Winnicott, bebeklerin ilk yaşantılarında annenin “tutma” (holding) işlevini yalnızca fiziksel değil, aynı zamanda duygusal bir destek olarak tanımlar. Annenin bebeğin kaygısını düzenleyebilmesi, çevreyi onun için anlamlandırabilmesi, bebeğin dış dünyayı güvenli bir alan olarak deneyimlemesine olanak tanır. Bu güvenli temel, bireyin gerçek kendilik (true self) duygusunu geliştirebilmesi için gereklidir. Aksi halde, bebek çevresel taleplere uyum sağlamak adına sahte bir kendilik (false self) geliştirebilir.

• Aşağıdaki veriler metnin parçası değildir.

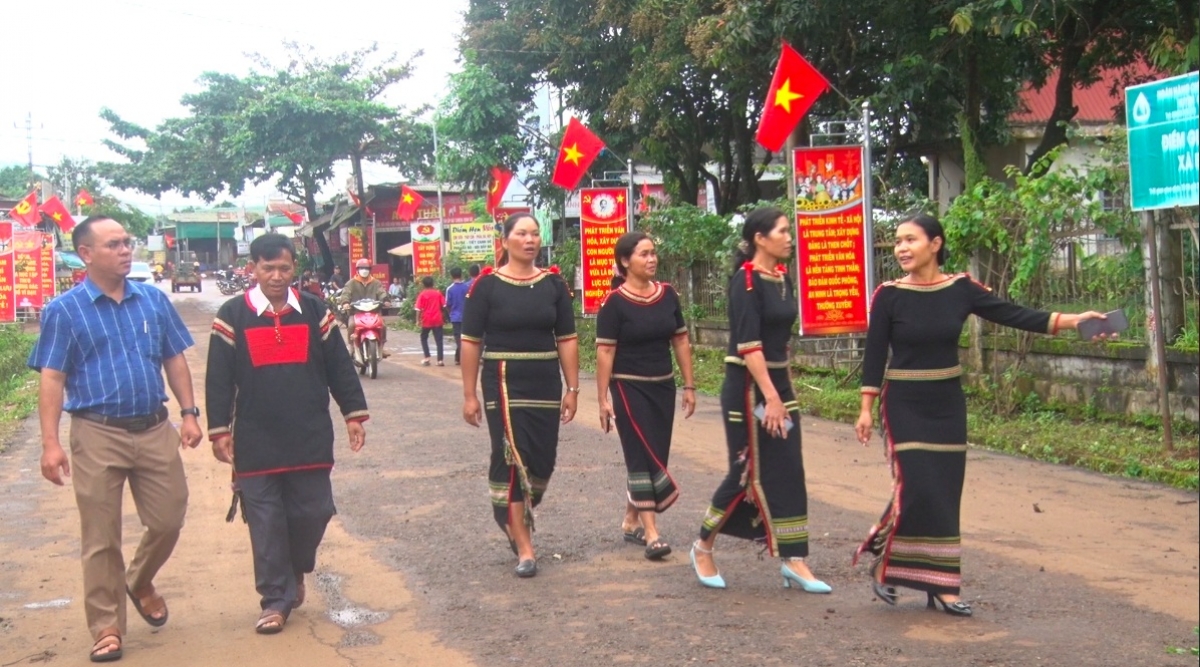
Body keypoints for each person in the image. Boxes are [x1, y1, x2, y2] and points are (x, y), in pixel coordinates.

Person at [853, 213, 1108, 616]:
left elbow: (1016, 314)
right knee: (917, 485)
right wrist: (865, 409)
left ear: (935, 244)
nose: (901, 248)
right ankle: (887, 564)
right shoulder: (888, 295)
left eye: (910, 240)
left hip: (947, 404)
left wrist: (1076, 320)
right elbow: (873, 354)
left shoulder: (961, 289)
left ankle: (942, 587)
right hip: (903, 402)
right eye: (897, 241)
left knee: (944, 491)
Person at [27, 215, 203, 663]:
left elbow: (174, 358)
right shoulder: (64, 310)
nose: (125, 250)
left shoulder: (153, 300)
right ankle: (107, 626)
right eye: (113, 244)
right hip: (96, 431)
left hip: (152, 427)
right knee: (101, 536)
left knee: (169, 518)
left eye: (127, 242)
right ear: (86, 254)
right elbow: (52, 377)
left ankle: (140, 579)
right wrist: (51, 443)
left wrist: (188, 413)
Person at [205, 233, 370, 635]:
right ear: (253, 270)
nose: (276, 276)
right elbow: (218, 379)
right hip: (255, 438)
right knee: (264, 521)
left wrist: (353, 414)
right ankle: (275, 600)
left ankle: (297, 567)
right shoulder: (232, 315)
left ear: (294, 268)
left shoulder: (315, 311)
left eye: (283, 268)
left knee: (312, 511)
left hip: (309, 434)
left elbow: (340, 367)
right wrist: (219, 430)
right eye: (267, 268)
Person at [690, 207, 831, 594]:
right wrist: (770, 398)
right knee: (746, 472)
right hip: (748, 389)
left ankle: (794, 560)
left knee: (787, 467)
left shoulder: (782, 278)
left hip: (778, 386)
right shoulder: (746, 281)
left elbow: (778, 343)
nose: (790, 237)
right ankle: (703, 547)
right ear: (759, 238)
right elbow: (750, 346)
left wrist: (784, 391)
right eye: (783, 231)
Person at [460, 213, 579, 578]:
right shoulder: (487, 286)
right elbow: (470, 342)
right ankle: (525, 549)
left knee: (541, 460)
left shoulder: (554, 285)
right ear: (506, 240)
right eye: (522, 233)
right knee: (511, 455)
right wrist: (469, 394)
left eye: (534, 234)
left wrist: (573, 388)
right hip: (502, 379)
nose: (530, 240)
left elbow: (567, 339)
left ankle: (512, 515)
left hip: (545, 380)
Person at [596, 232, 696, 560]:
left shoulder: (667, 295)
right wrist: (602, 399)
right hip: (627, 386)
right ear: (625, 262)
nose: (651, 259)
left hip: (663, 386)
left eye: (653, 253)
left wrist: (690, 385)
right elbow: (605, 354)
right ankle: (652, 533)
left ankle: (630, 519)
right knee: (642, 454)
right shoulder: (613, 304)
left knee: (656, 454)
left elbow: (680, 341)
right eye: (644, 254)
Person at [339, 258, 391, 358]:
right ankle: (352, 346)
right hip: (356, 313)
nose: (364, 270)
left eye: (367, 268)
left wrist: (385, 300)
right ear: (357, 270)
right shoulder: (351, 283)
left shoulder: (376, 283)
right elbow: (345, 294)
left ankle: (381, 346)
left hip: (373, 312)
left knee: (383, 326)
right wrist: (345, 303)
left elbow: (381, 292)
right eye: (362, 268)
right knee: (351, 326)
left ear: (370, 270)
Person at [415, 276, 446, 366]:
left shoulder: (422, 294)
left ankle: (427, 357)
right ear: (433, 283)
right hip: (437, 318)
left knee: (424, 338)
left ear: (424, 285)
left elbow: (418, 309)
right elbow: (444, 306)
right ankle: (440, 360)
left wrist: (417, 320)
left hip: (426, 319)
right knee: (439, 340)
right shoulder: (438, 293)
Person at [444, 267, 470, 365]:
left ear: (451, 276)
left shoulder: (450, 289)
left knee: (458, 338)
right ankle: (459, 357)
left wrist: (451, 313)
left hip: (455, 317)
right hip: (466, 316)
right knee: (465, 337)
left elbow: (447, 305)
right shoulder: (467, 287)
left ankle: (460, 357)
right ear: (461, 275)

Bu gelişimsel sürecin bir diğer önemli unsuru da geçiş nesnesidir. Bebek ile anne arasındaki ayrışmanın ilk izleri, bir oyuncak ya da battaniye gibi geçiş nesneleri aracılığıyla deneyimlenir. Bu nesneler, içsel dünya ile dışsal gerçeklik arasında bir köprü işlevi görür. Winnicott bu alanı “potansiyel alan” ya da oyun alanı (play space) olarak tanımlar. İşte bu yaratıcı alan, yalnızca çocuklukta değil, yetişkinlikte de ruhsal iyileşmenin ve keşfin temelidir.
Psikanalitik terapide de terapist, zamanla “iyi-enough anne” işlevini üstlenerek danışana duygusal bir tutma ve düşünsel bir oyun alanı sunar. Böylece danışan, içsel dünyasını güvenli biçimde ifade edebilir ve gerçek kendiliğine doğru bir yolculuğa çıkabilir.
“İnsanın yaratıcı olabilmesi, gerçek kendiliğini sürdürebilmesine bağlıdır; ve bu, ancak yeterince iyi bir çevrede mümkündür.”